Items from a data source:
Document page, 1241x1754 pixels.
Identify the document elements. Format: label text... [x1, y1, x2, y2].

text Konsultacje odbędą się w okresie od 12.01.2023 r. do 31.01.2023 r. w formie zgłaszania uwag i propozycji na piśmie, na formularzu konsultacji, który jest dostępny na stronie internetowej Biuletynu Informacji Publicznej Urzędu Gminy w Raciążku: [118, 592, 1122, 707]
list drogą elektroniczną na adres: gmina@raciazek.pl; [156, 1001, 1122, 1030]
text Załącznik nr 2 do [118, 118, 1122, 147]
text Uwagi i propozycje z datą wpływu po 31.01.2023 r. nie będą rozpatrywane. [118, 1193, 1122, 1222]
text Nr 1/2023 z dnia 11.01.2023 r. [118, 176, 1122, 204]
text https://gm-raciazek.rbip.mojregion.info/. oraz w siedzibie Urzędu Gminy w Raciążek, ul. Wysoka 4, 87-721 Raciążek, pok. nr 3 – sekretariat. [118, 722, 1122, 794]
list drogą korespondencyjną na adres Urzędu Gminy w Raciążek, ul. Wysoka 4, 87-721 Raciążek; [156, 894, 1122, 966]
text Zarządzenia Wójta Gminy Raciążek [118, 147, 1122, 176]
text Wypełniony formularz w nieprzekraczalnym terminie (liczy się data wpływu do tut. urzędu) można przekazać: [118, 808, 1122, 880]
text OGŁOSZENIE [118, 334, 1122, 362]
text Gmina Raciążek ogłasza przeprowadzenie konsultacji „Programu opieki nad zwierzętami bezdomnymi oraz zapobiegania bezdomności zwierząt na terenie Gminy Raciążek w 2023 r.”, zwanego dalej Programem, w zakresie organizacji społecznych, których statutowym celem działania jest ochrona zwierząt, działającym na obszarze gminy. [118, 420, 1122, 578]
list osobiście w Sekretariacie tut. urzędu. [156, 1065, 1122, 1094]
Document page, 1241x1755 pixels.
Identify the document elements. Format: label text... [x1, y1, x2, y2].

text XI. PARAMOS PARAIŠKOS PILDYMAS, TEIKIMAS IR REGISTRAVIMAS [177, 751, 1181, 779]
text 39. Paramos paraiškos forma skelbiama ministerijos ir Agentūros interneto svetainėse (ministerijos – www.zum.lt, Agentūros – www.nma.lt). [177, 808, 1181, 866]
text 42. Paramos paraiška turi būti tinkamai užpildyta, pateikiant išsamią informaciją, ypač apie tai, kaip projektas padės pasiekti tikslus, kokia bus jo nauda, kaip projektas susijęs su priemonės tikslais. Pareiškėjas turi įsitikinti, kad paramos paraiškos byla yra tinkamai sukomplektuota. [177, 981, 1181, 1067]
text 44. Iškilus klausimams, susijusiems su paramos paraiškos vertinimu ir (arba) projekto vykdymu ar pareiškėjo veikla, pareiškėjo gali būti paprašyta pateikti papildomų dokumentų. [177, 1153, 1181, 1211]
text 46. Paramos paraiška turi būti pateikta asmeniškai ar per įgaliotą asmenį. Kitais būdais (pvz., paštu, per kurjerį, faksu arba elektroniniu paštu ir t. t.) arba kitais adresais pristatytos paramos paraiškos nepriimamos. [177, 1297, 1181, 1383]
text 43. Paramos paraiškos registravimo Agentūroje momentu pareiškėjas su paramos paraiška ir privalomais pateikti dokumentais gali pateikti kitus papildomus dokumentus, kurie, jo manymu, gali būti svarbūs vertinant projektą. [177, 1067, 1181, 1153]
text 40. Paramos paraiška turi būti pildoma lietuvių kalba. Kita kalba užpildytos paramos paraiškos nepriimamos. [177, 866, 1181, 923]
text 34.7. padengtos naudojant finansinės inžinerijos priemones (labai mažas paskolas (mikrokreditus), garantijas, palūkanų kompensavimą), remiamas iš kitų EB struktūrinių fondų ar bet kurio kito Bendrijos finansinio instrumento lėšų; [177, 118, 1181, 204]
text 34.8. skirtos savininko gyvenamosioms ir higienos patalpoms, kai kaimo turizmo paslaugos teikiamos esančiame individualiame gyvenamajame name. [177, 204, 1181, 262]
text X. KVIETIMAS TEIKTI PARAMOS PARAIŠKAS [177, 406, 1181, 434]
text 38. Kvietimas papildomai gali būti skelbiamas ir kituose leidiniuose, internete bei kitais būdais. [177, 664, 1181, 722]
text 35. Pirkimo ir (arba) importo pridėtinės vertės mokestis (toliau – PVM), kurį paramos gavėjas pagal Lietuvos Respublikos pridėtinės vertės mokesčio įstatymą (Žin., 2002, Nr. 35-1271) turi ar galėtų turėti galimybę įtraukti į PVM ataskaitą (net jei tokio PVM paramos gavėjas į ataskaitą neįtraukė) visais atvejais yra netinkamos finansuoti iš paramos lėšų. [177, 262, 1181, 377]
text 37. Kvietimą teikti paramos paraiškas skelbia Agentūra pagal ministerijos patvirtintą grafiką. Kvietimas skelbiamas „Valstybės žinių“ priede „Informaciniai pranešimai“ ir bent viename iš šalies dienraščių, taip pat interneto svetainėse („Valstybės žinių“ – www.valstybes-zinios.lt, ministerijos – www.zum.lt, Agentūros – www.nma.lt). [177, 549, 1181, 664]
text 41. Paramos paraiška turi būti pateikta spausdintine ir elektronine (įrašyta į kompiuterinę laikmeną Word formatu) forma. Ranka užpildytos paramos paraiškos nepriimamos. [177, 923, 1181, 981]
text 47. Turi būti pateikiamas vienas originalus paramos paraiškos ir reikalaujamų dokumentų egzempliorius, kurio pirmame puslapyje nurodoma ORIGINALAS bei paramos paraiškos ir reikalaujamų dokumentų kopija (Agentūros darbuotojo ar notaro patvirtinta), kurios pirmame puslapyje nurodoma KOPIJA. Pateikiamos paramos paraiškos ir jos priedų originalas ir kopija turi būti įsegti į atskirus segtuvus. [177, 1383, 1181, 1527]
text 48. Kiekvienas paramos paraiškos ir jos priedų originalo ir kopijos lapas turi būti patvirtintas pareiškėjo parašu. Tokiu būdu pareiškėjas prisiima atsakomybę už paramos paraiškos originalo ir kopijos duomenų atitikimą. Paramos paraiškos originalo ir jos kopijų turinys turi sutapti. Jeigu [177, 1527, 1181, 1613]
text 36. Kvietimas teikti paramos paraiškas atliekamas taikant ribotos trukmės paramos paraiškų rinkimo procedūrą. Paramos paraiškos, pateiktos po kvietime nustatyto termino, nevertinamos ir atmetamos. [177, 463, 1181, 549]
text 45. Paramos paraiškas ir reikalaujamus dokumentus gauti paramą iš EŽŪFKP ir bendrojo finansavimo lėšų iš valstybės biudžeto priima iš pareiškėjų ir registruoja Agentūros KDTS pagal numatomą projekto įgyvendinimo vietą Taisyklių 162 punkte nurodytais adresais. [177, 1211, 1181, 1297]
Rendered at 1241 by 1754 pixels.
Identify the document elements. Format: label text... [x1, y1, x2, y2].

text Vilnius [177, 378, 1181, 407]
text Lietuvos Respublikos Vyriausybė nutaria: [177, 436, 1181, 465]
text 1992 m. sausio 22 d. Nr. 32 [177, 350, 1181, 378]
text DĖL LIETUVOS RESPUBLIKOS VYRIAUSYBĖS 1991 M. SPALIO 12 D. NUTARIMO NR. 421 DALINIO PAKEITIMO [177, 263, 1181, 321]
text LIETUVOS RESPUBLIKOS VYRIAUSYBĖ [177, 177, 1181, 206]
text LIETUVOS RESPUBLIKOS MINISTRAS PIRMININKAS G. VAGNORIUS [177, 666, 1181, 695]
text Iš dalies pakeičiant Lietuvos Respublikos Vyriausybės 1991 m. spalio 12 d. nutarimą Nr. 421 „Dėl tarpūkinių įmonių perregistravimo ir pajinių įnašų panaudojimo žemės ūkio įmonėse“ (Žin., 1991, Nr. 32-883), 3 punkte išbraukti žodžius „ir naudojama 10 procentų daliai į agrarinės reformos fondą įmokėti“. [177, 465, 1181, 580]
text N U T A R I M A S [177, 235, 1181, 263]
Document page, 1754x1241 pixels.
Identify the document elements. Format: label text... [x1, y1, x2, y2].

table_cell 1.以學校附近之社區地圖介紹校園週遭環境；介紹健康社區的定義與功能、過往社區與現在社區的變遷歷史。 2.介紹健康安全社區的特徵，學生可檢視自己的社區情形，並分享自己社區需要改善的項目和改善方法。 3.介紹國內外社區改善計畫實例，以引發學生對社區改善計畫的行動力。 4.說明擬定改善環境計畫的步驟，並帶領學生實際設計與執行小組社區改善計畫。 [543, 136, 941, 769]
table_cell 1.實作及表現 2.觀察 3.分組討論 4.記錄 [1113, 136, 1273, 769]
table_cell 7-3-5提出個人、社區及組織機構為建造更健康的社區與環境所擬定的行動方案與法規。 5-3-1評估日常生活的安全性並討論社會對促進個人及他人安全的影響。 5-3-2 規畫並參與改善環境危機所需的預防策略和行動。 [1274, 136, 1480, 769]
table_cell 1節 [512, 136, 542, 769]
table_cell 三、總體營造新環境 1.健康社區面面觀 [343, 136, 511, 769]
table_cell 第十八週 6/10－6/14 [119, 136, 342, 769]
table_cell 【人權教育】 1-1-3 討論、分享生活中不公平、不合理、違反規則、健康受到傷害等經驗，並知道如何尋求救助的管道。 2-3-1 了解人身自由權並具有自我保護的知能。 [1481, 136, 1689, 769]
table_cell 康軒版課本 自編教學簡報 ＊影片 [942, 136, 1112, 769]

Given instruction:
Return, with no changes, the lines from the one containing "text Konsultacje odbędą" through the one containing "text Gmina Raciążek", both included.

Expected answer:
text Konsultacje odbędą się w okresie od 12.01.2023 r. do 31.01.2023 r. w formie zgłaszania uwag i propozycji na piśmie, na formularzu konsultacji, który jest dostępny na stronie internetowej Biuletynu Informacji Publicznej Urzędu Gminy w Raciążku: [118, 592, 1122, 707]
list drogą elektroniczną na adres: gmina@raciazek.pl; [156, 1001, 1122, 1030]
text Załącznik nr 2 do [118, 118, 1122, 147]
text Uwagi i propozycje z datą wpływu po 31.01.2023 r. nie będą rozpatrywane. [118, 1193, 1122, 1222]
text Nr 1/2023 z dnia 11.01.2023 r. [118, 176, 1122, 204]
text https://gm-raciazek.rbip.mojregion.info/. oraz w siedzibie Urzędu Gminy w Raciążek, ul. Wysoka 4, 87-721 Raciążek, pok. nr 3 – sekretariat. [118, 722, 1122, 794]
list drogą korespondencyjną na adres Urzędu Gminy w Raciążek, ul. Wysoka 4, 87-721 Raciążek; [156, 894, 1122, 966]
text Zarządzenia Wójta Gminy Raciążek [118, 147, 1122, 176]
text Wypełniony formularz w nieprzekraczalnym terminie (liczy się data wpływu do tut. urzędu) można przekazać: [118, 808, 1122, 880]
text OGŁOSZENIE [118, 334, 1122, 362]
text Gmina Raciążek ogłasza przeprowadzenie konsultacji „Programu opieki nad zwierzętami bezdomnymi oraz zapobiegania bezdomności zwierząt na terenie Gminy Raciążek w 2023 r.”, zwanego dalej Programem, w zakresie organizacji społecznych, których statutowym celem działania jest ochrona zwierząt, działającym na obszarze gminy. [118, 420, 1122, 578]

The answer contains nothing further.